All entries need to be written out verbatim, with pictures omitted.

━━━━━━━━━━

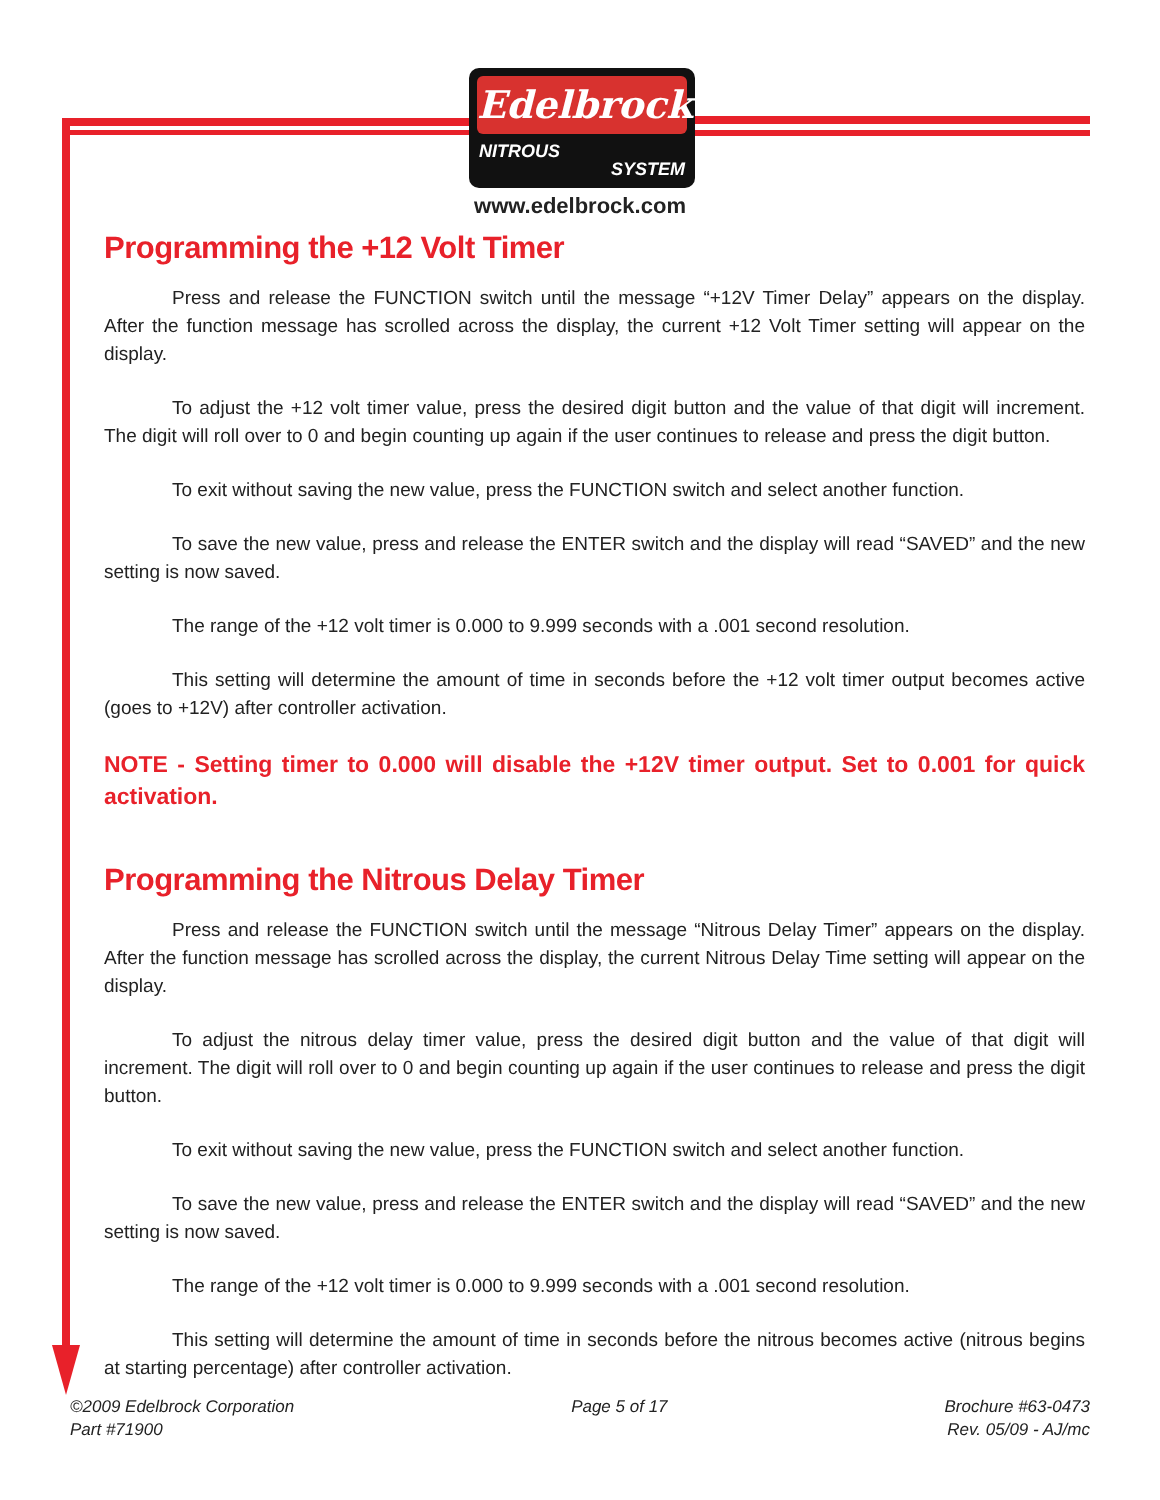Edelbrock
NITROUS
SYSTEM
www.edelbrock.com
Programming the +12 Volt Timer
Press and release the FUNCTION switch until the message “+12V Timer Delay” appears on the display. After the function message has scrolled across the display, the current +12 Volt Timer setting will appear on the display.
To adjust the +12 volt timer value, press the desired digit button and the value of that digit will increment. The digit will roll over to 0 and begin counting up again if the user continues to release and press the digit button.
To exit without saving the new value, press the FUNCTION switch and select another function.
To save the new value, press and release the ENTER switch and the display will read “SAVED” and the new setting is now saved.
The range of the +12 volt timer is 0.000 to 9.999 seconds with a .001 second resolution.
This setting will determine the amount of time in seconds before the +12 volt timer output becomes active (goes to +12V) after controller activation.
NOTE - Setting timer to 0.000 will disable the +12V timer output. Set to 0.001 for quick activation.
Programming the Nitrous Delay Timer
Press and release the FUNCTION switch until the message “Nitrous Delay Timer” appears on the display. After the function message has scrolled across the display, the current Nitrous Delay Time setting will appear on the display.
To adjust the nitrous delay timer value, press the desired digit button and the value of that digit will increment. The digit will roll over to 0 and begin counting up again if the user continues to release and press the digit button.
To exit without saving the new value, press the FUNCTION switch and select another function.
To save the new value, press and release the ENTER switch and the display will read “SAVED” and the new setting is now saved.
The range of the +12 volt timer is 0.000 to 9.999 seconds with a .001 second resolution.
This setting will determine the amount of time in seconds before the nitrous becomes active (nitrous begins at starting percentage) after controller activation.
©2009 Edelbrock Corporation
Part #71900
Page 5 of 17 Brochure #63-0473
Rev. 05/09 - AJ/mc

━━━━━━━━━━

**OUTPUT BELOW:**
Edelbrock
NITROUS
SYSTEM
www.edelbrock.com
Programming the +12 Volt Timer
Press and release the FUNCTION switch until the message “+12V Timer Delay” appears on the display. After the function message has scrolled across the display, the current +12 Volt Timer setting will appear on the display.
To adjust the +12 volt timer value, press the desired digit button and the value of that digit will increment. The digit will roll over to 0 and begin counting up again if the user continues to release and press the digit button.
To exit without saving the new value, press the FUNCTION switch and select another function.
To save the new value, press and release the ENTER switch and the display will read “SAVED” and the new setting is now saved.
The range of the +12 volt timer is 0.000 to 9.999 seconds with a .001 second resolution.
This setting will determine the amount of time in seconds before the +12 volt timer output becomes active (goes to +12V) after controller activation.
NOTE - Setting timer to 0.000 will disable the +12V timer output. Set to 0.001 for quick activation.
Programming the Nitrous Delay Timer
Press and release the FUNCTION switch until the message “Nitrous Delay Timer” appears on the display. After the function message has scrolled across the display, the current Nitrous Delay Time setting will appear on the display.
To adjust the nitrous delay timer value, press the desired digit button and the value of that digit will increment. The digit will roll over to 0 and begin counting up again if the user continues to release and press the digit button.
To exit without saving the new value, press the FUNCTION switch and select another function.
To save the new value, press and release the ENTER switch and the display will read “SAVED” and the new setting is now saved.
The range of the +12 volt timer is 0.000 to 9.999 seconds with a .001 second resolution.
This setting will determine the amount of time in seconds before the nitrous becomes active (nitrous begins at starting percentage) after controller activation.
©2009 Edelbrock Corporation
Part #71900
Page 5 of 17 Brochure #63-0473
Rev. 05/09 - AJ/mc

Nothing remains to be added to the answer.